* REQUIRED WORK *
Would you print the listing that follows exactly, but without its pictures?

* COLLECTED DATA *
-.-.-
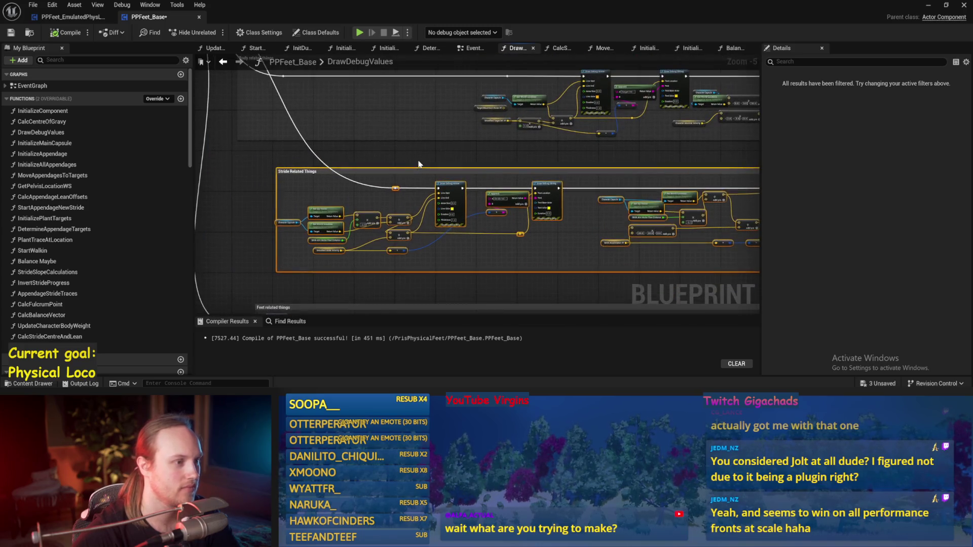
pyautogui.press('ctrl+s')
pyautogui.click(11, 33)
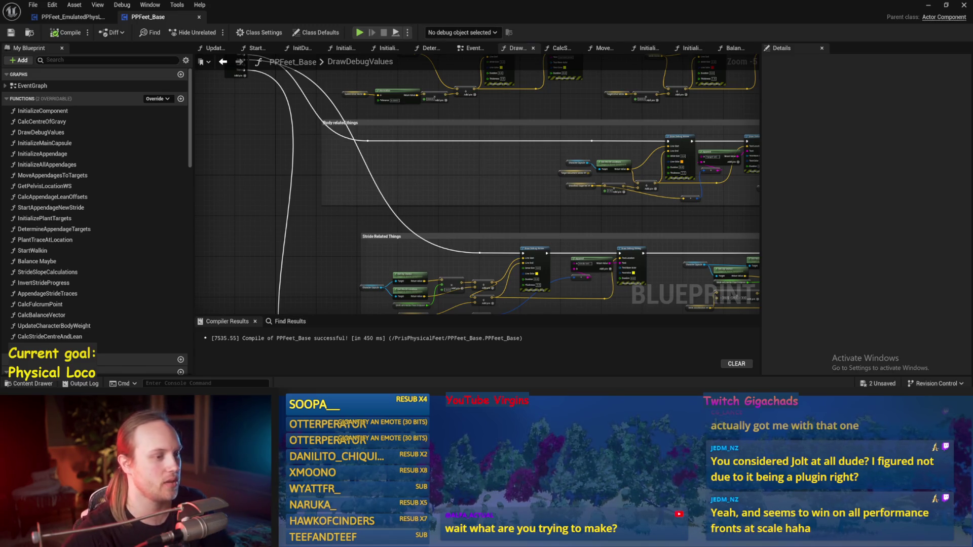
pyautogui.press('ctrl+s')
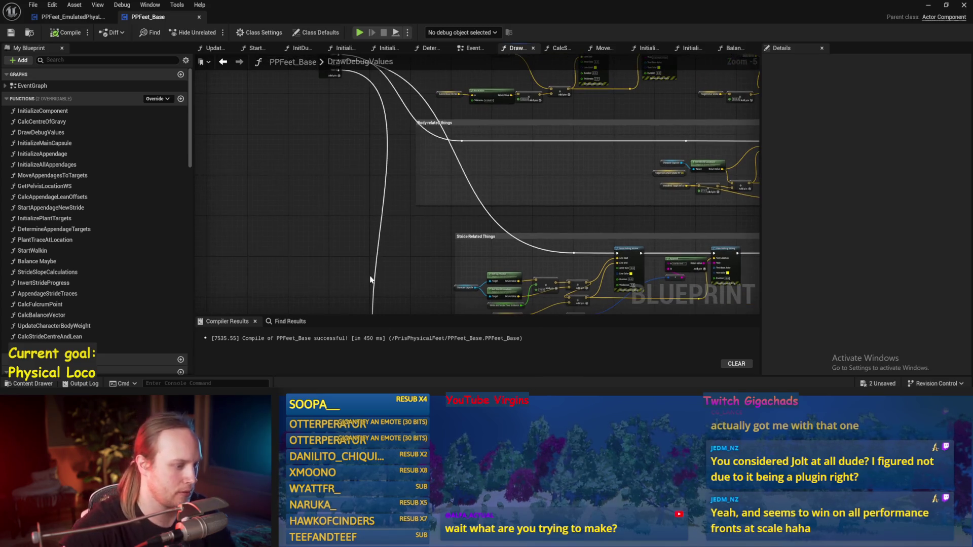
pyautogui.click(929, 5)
-.-.-
* ANSWER SECTION *
pyautogui.press('ctrl+s')
pyautogui.click(11, 33)
pyautogui.press('ctrl+s')
pyautogui.click(929, 5)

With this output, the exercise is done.